This example might be more difficult to read for those not familiar with *λ*-calculus or CPS code. Points of interest are:

- the
*ϕ*s at the`while_test`

-labeled block are translated as parameters to the`while_test`

-named function, - both
`jump`

s,`return`

s, and`branch`

s are translated as continuation application - each block is translated as a
*λ*, and - the nesting of
*λ*s matches the*dominator*tree of the control-flow graph of the blocks.

The notion of dominator will not be formally defined here. Let’s just say that “a block *b*_{1} dominates a block *b*_{2} if every path leading to *b*_{2} goes through *b*_{1}”. Details can be found in the literature.

#Papers

Here are comments on a few interesting papers related to the aforementioned topic. It is intended for those in need of more details, others might skip to the Code section.

Activity list:
[1] Write out the portion of the passage about CPS translation between "-labeled block are" and "of the blocks.", inclusive.
[2] Continue the passage about CPS translation from the point where it stops.

Data block:
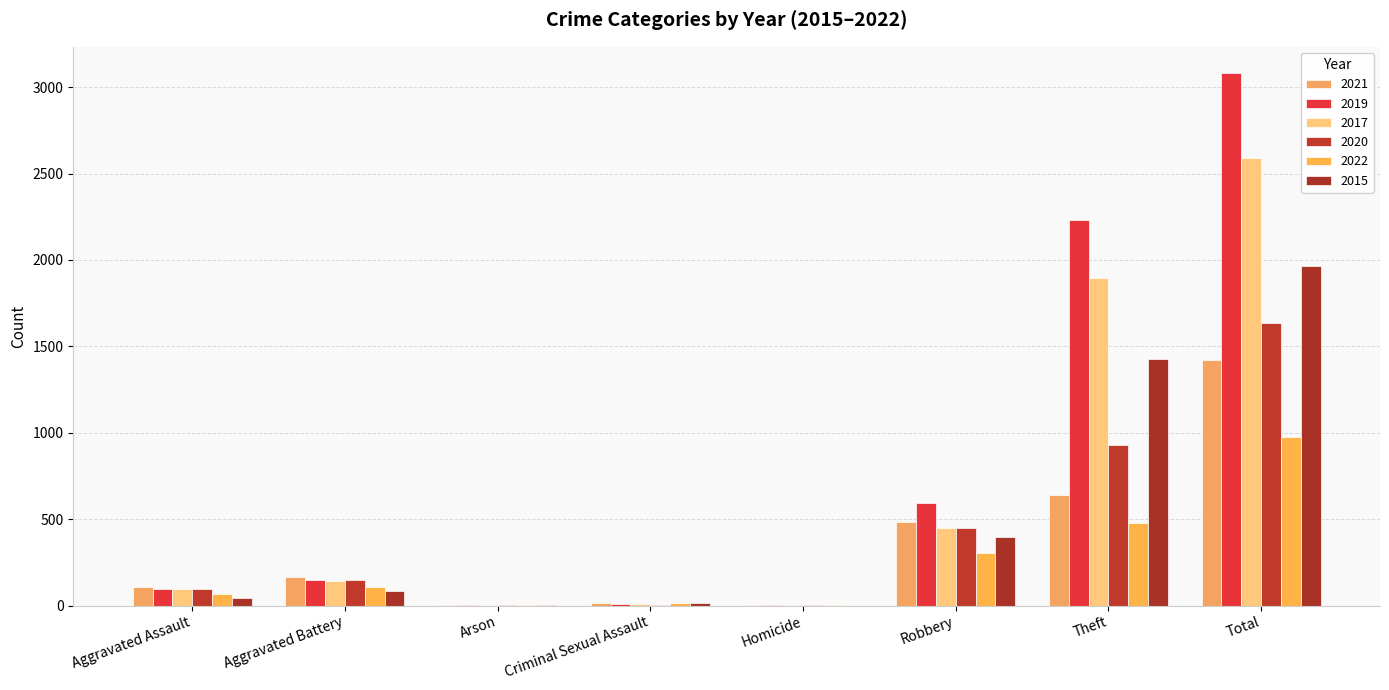

Between Robbery and Theft, which series saw the biggest shift?

2019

Answer section:
[1]
-labeled block are translated as parameters to the`while_test`

-named function, - both
`jump`

s,`return`

s, and`branch`

s are translated as continuation application - each block is translated as a
*λ*, and - the nesting of
*λ*s matches the*dominator*tree of the control-flow graph of the blocks.

[2]
##SSA is Functional Programming

by Appel, 1998, available here.

The article informally explains the links between SSA and functional programming in general. SSA has syntactic constraints that makes it nested-scope-like and thus easy to translate into a functional language. Jumps are mapped to function applications and *ϕ*s to function parameters.

##Compiling Standard ML to Java Bytecodes

by Benton, Kennedy and Russell, 1998, available here.

The article explains the internals of MLj, a compiler from SML97 to Java bytecode. It uses a typed, functional intermediate representation called monadic intermediate language (MIL). Features include: SML-java interoperability (possible foreign function calls) and various optimisations (such as monomorphisation).

MIL is a typed functional language. The type system differentiate values and computations—the latter including effect information. Optimisations based on *β* and *η* reduction need a transformation called *commuting conversions* to avoid `let`

-`in`

nesting.

Towards the end, the compiler transforms (commuting-conversion normalised) MIL into a variant of SSA. This final representation is then transformed into real bytecode.

Note: sources for the compiler are available on the MLj page.

##Compiling with Continuations, Continued

by Kennedy, 2007, available here.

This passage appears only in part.